The production, directed by Francesca Zambello, was not perfectly congruous. The costumes were traditional, but the set was just a few large walls placed at different angles for each act. There were props such as an orange tree and a statue of the Virgin Mary that were in keeping with the costumes but not the set. Also featured were an abundance of live animals, including a donkey, a horse, and chickens. Another crowd-pleaser was Arthur Pita's choreography in the form of acrobatics and dancing.

None of the singing was particularly good. Anna Caterina Antonacci had her Royal Opera House debut with the title role, which she is sharing with Marina Domashenko. Antonacci is a strong actress, she was sultry and a bit mean, perfect for the role. Her voice is nice within a certain range, but has some unpleasant qualities outside of that. She gasped a few times and was occasionally flat. I appreciated that this production had the castanets played by a percussionist in the pit, but it would have been nice if they had Carmen at least mime the playing instead of having her alternately stamp the rhythm in her feet or bang together mugs in her hands. Jonas Kaufmann was strained as Don José, his voice is small and slightly nasal. He was quite underpowered compared to Marco Berti, with whom he is sharing this role. Ildebrando D'Arcangelo looked uncomfortable as Escamillo, quite stiff. His voice sounds constrained somewhere in his throat, it has a husk-like feel. He sang half of "Toreador en Garde" on horseback, which was silly but the audience enjoyed it. Norah Amsellem was an insipid Micaëla, she was shrill, out of tune, had too much vibrato, and was even off from the music a few times.

* Tattling *
People talked during the overture, but were fairly quiet the rest of the time.
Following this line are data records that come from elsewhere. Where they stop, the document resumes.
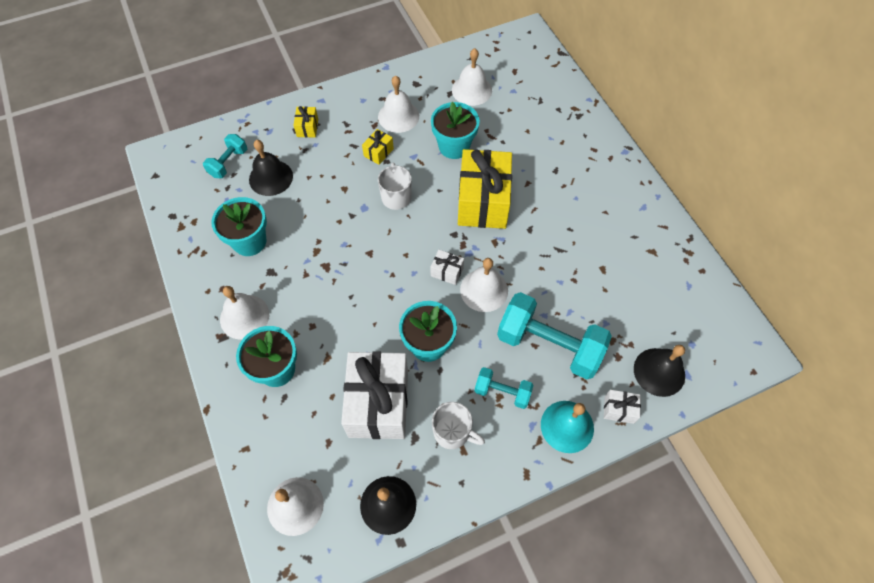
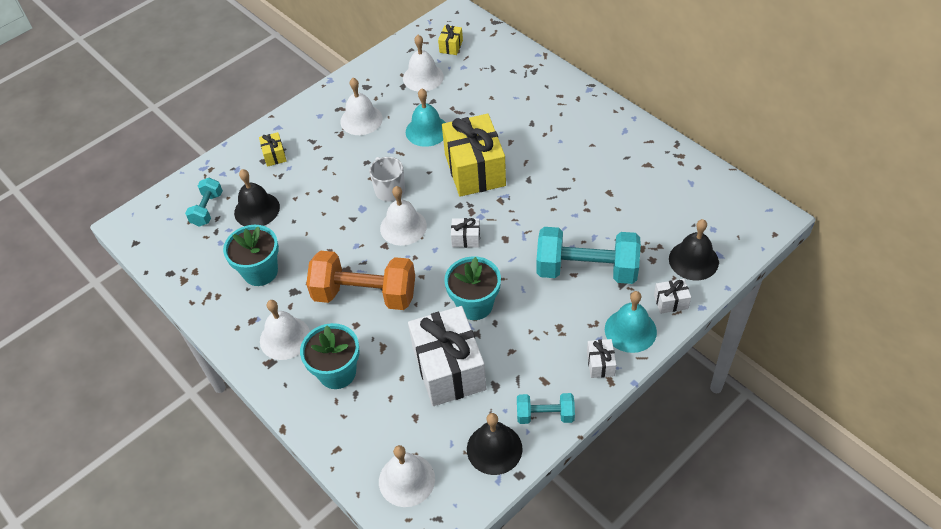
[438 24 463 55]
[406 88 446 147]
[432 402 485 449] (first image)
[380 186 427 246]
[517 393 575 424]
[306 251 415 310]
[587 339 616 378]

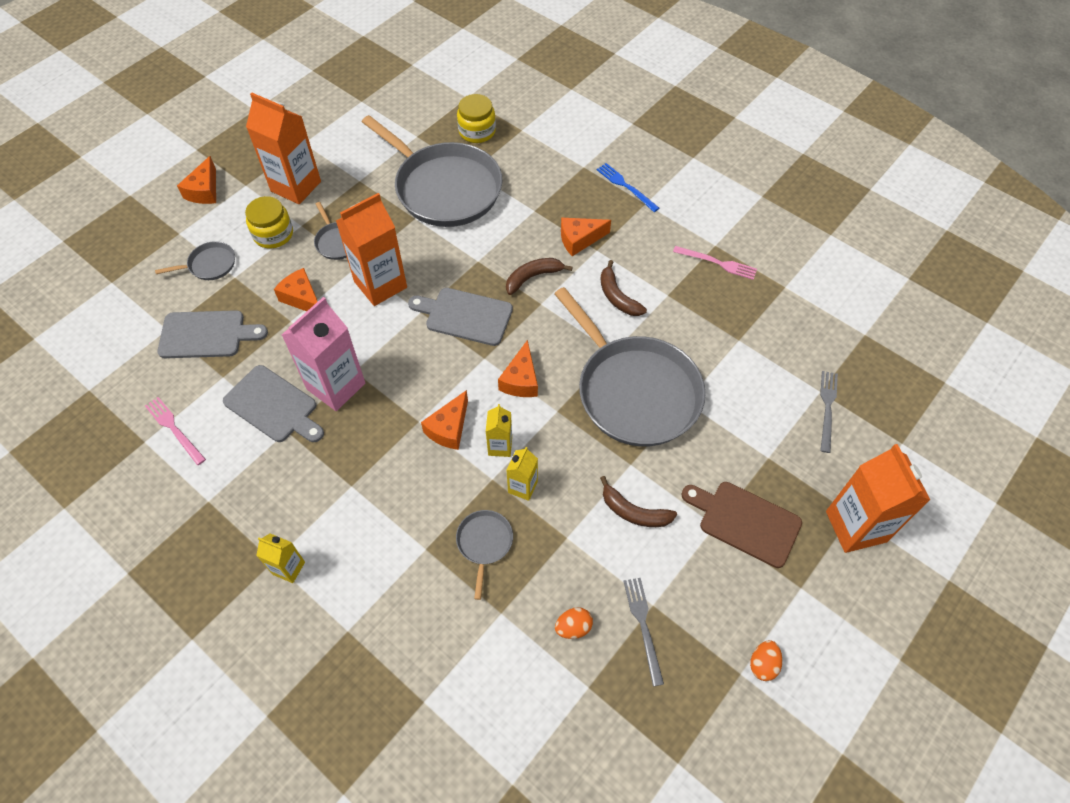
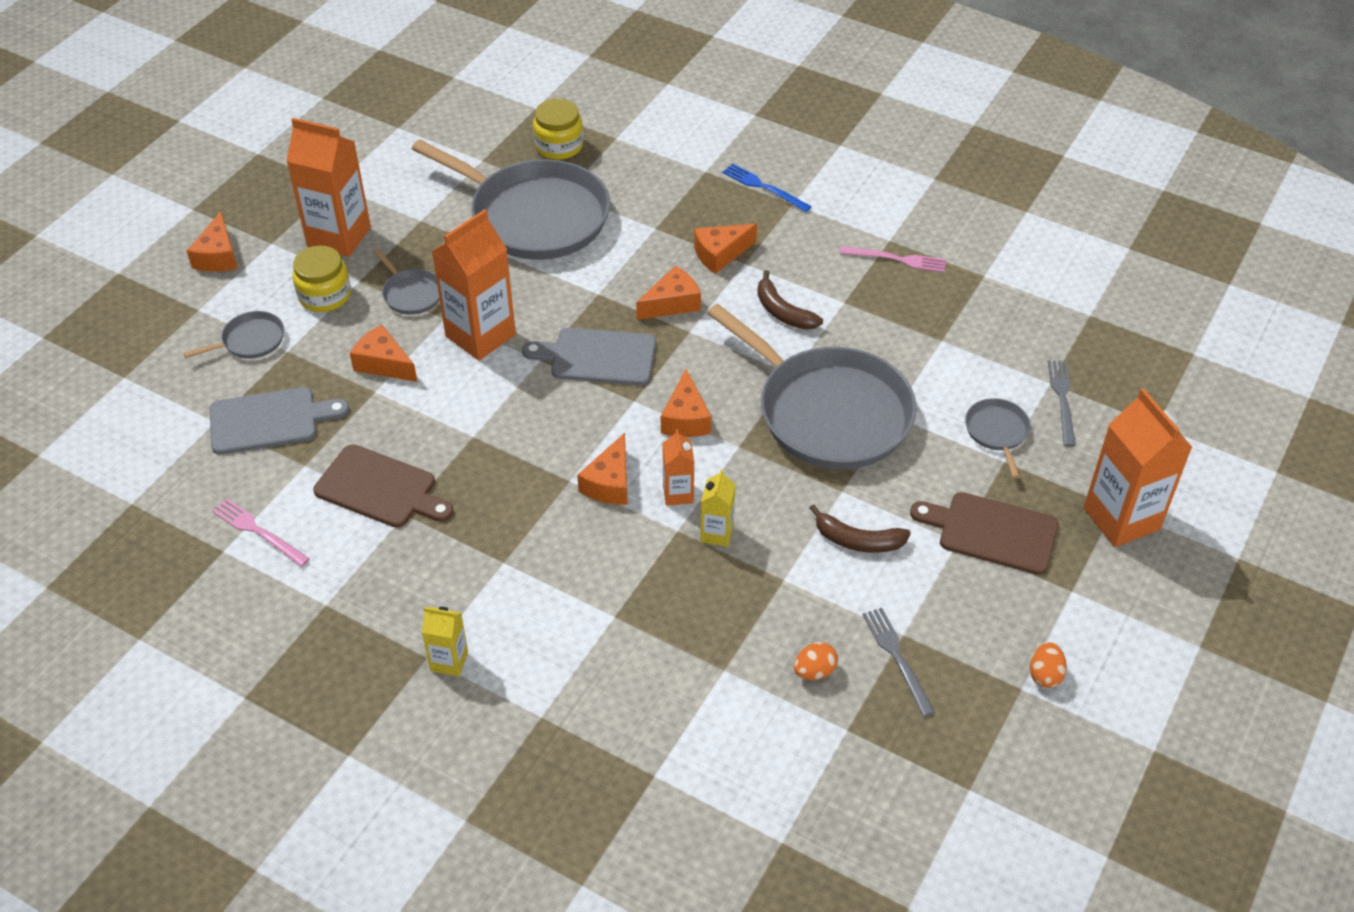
[313 444 454 528]
[282 297 365 411] (first image)
[965 398 1031 478]
[662 429 694 506]
[636 266 701 320]

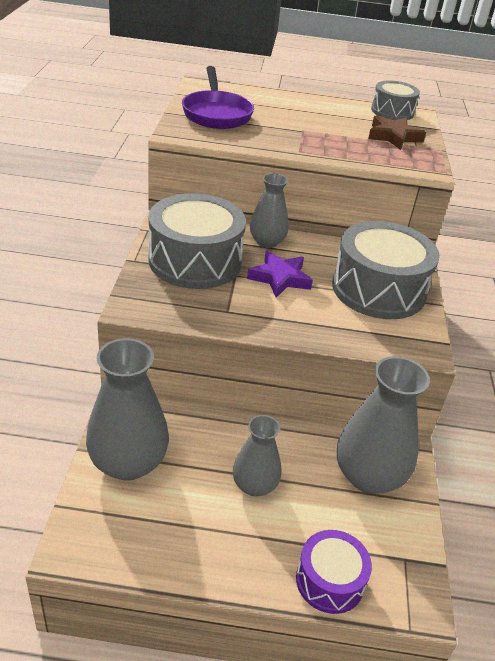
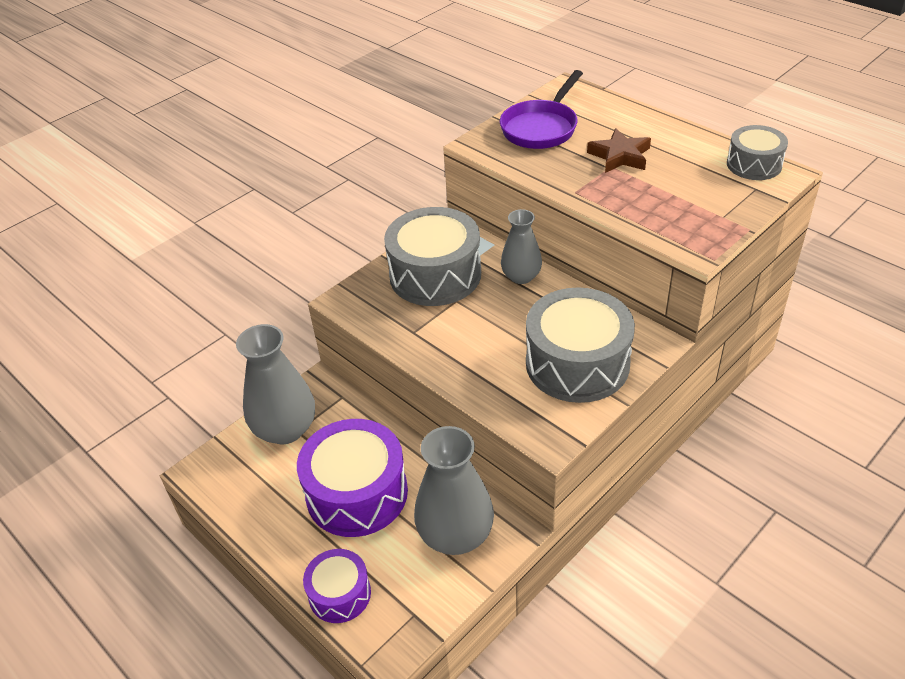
[297 419 408 537]
[247 251 313 298] (first image)
[587 128 651 173]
There was some cellophane being unwrapped during Act I, which was hushed quite vigorously, and not by me for once.

Antonacci flashed her undergarments several times during the course of the opera, impressive given that her skirts were all ankle length.

The performance was only 3 hours and 10 minutes long with one intermission, even though they did the longer spoken dialogue version of the opera. They cut "A deux cuartos" from the beginning of Act IV, so that may have contributed to the brevity of the performance.


Pearl-fishers The joint San Diego Opera and Michigan Opera Theatre production of Les Pêcheurs de Perles might have been pleasant, despite its absurd Orientalist plot, unsynchronized dancing (courtesy of the San Francisco Ballet), and lurid set, but in the end it is Bizet who lets us down. One should not end one's opera by sending away the two lead singers, the tenor and soprano, leaving the mediocre baritone to mutter the few last lines. In this particular staging, the latter is loudly shot, but it hardly matters, there is no music to disturb.

Zandra Rhodes' stunningly bright set and costumes were amusing at best, and perhaps a bit hard on the eyes. Baritone William Dazeley was slightly reedy, but his duet with tenor Charles Castronovo in the first act was lovely. Soprano Norah Amsellem had a rich, full tone, she was definitely the best part of the whole show, and also doesn't look too bad in a sari, even one overwhelmingly yellow and pink.